The booklet does not exist in libraries in Israel, even in the National Library, which own only the next booklets that was printed in 1906 (towards 1907). The booklets Is not listed by the Bibliography of the Hebrew Book.
This booklet-shaped calendar was printed in 1905. It contains the laws and customs of the Prushim community, the community of the disciples of the Vilna Gaon in the Land of Israel. The booklet also introduces the customs of other rabbis such as the Aderet, who was then the rabbi of Jerusalem.
In addition, the booklet includes halachic times determined by Rabbi Tucazinsky and which were based on his halachic rulings and precise observations he had made in order to determine the times of sunrise and sunset.
Rabbi Yechiel Michel published the calendar between the years 1905-1955, fifty years.
After his death, his son Rabbi Nissan Aharon continued to edit and print the calendar.
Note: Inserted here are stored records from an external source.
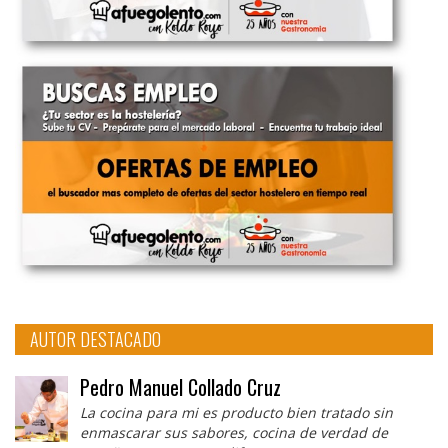
AUTOR DESTACADO
Pedro Manuel Collado Cruz
La cocina para mi es producto bien tratado sin
enmascarar sus sabores, cocina de verdad de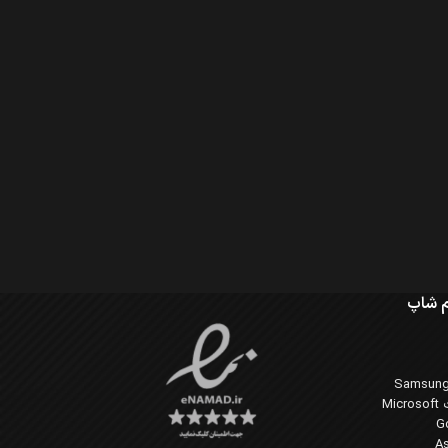
 شاپ
Mi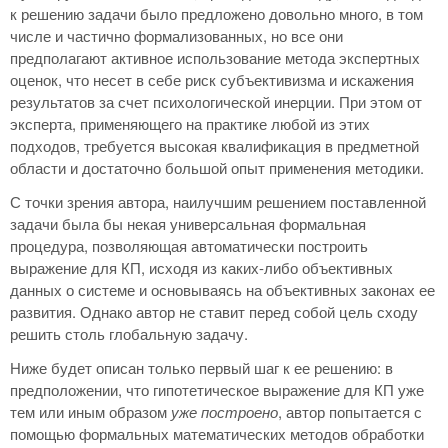
к решению задачи было предложено довольно много, в том
числе и частично формализованных, но все они
предполагают активное использование метода экспертных
оценок, что несет в себе риск субъективизма и искажения
результатов за счет психологической инерции. При этом от
эксперта, применяющего на практике любой из этих
подходов, требуется высокая квалификация в предметной
области и достаточно большой опыт применения методики.
С точки зрения автора, наилучшим решением поставленной
задачи была бы некая универсальная формальная
процедура, позволяющая автоматически построить
выражение для КП, исходя из каких-либо объективных
данных о системе и основываясь на объективных законах ее
развития. Однако автор не ставит перед собой цель сходу
решить столь глобальную задачу.
Ниже будет описан только первый шаг к ее решению: в
предположении, что гипотетическое выражение для КП уже
тем или иным образом
уже построено
, автор попытается с
помощью формальных математических методов обработки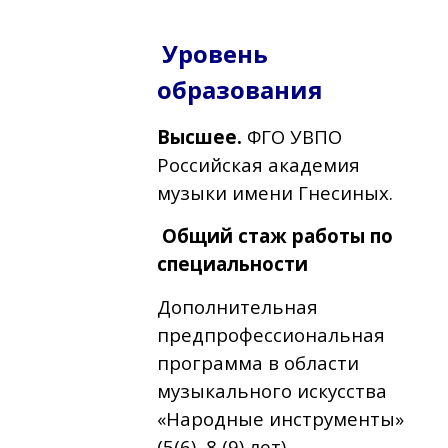
Уровень
образования
Высшее.
ФГО УВПО
Российская академия
музыки имени Гнесиных.
Общий стаж работы по
специальности
Дополнительная
предпрофессиональная
программа в области
музыкального искусства
«Народные инструменты»
(5(6), 8 (9) лет)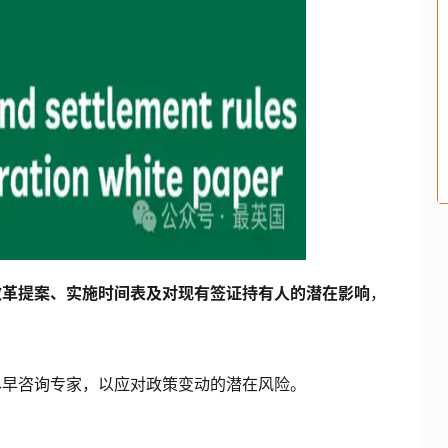
改革提案、实施时间表及对现有签证持有人的潜在影响
，
尽早咨询专家，以应对政策变动的潜在风险。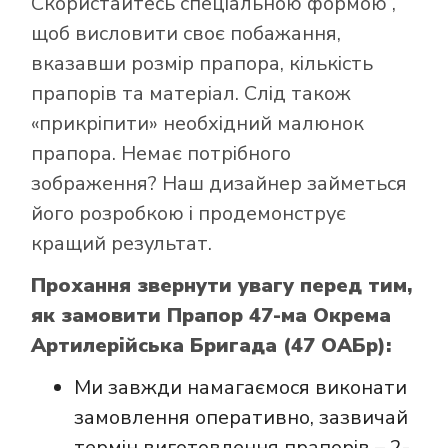
Скористайтесь
спеціальною формою
,
магазині Лакор:
щоб висловити своє побажання,
вказавши розмір прапора, кількість
прапорів та матеріал. Слід також
«прикріпити» необхідний малюнок
прапора. Немає потрібного
зображення? Наш дизайнер займеться
його розробкою і продемонструє
кращий результат.
Прохання звернути увагу перед тим,
як замовити Прапор 47-ма Окрема
Артилерійська Бригада (47 ОАБр):
Ми завжди намагаємося виконати
замовлення оперативно, зазвичай
термін виготовлення прапорів – 2-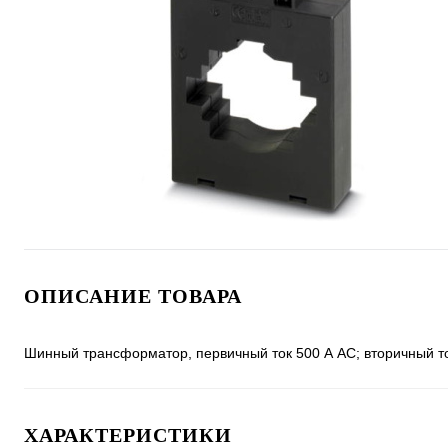
ОПИСАНИЕ ТОВАРА
Шинный трансформатор, первичный ток 500 А АС; вторичный то
ХАРАКТЕРИСТИКИ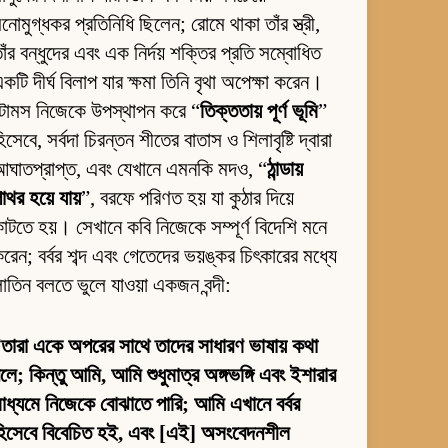
নোমুগ্ধকর প্রতিনিধি ছিলেন; রোমে থাকা তাঁর স্ত্রী,
াঁর বন্ধুদের এবং এক নির্দয় শক্তির প্রতি সম্বোধিত
কটি দীর্ঘ বিলাপ যার ক্ষমা তিনি বৃথা অপেক্ষা করেন।
টোমস নিজেকে উপস্থাপন করে “
তিক্ততায় পূর্ণ ভূমি
”
িসেবে, সর্বদা চিরন্তন শীতের বাতাস ও শিলাবৃষ্টি দ্বারা
ঘাতপ্রাপ্ত, এবং যেখানে এমনকি মদও, “
ঠান্ডায়
াথর হয়ে যায়
”, বরফে পরিণত হয় যা কুঠার দিয়ে
াটতে হয়। সেখানে কবি নিজেকে সম্পূর্ণ বিদেশি মনে
রেন; বর্বর শব্দ এবং গেতেদের ভয়ঙ্কর চিৎকারের মধ্যে
াতিন বলতে ভুলে যাওয়া একজন বন্দী:
“
তারা একে অপরের সাথে তাদের সাধারণ ভাষায় কথা
লে; কিন্তু আমি, আমি শুধুমাত্র অঙ্গভঙ্গি এবং ইশারার
াধ্যমে নিজেকে বোঝাতে পারি; আমি এখানে বর্বর
হিসেবে বিবেচিত হই, এবং [এই] অসংবেদনশীল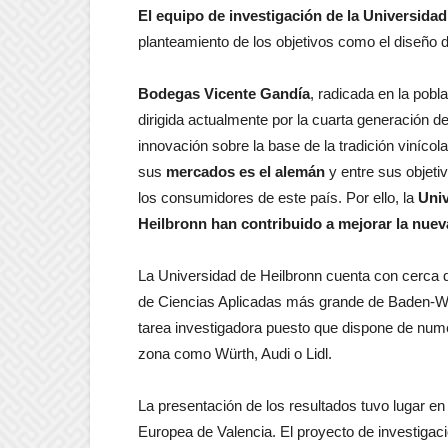
El equipo de investigación de la Universida
planteamiento de los objetivos como el diseño d
Bodegas Vicente Gandía
, radicada en la pob
dirigida actualmente por la cuarta generación d
innovación sobre la base de la tradición viníco
sus
mercados es el alemán
y entre sus objeti
los consumidores de este país. Por ello, la
Univ
Heilbronn han contribuido a mejorar la nue
La Universidad de Heilbronn cuenta con cerca de
de Ciencias Aplicadas más grande de Baden-Wü
tarea investigadora puesto que dispone de nu
zona como Würth, Audi o Lidl.
La presentación de los resultados tuvo lugar en 
Europea de Valencia. El proyecto de investigac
After his death, the grandson, Rabbi Zvi Aryeh Tucazinsky, continued to publish the booklet, more than a hundred years after the publishing of the first booklet in the series – a unique phenomenon in religious literature!
Today, the calendar can be found as a wall edition and as a small booklet and can be found in most synagogues in Israel. Most of the synagogues of Ashkenazic communities act according to it.
Condition: Good. Typical wear. Has a fragile cover.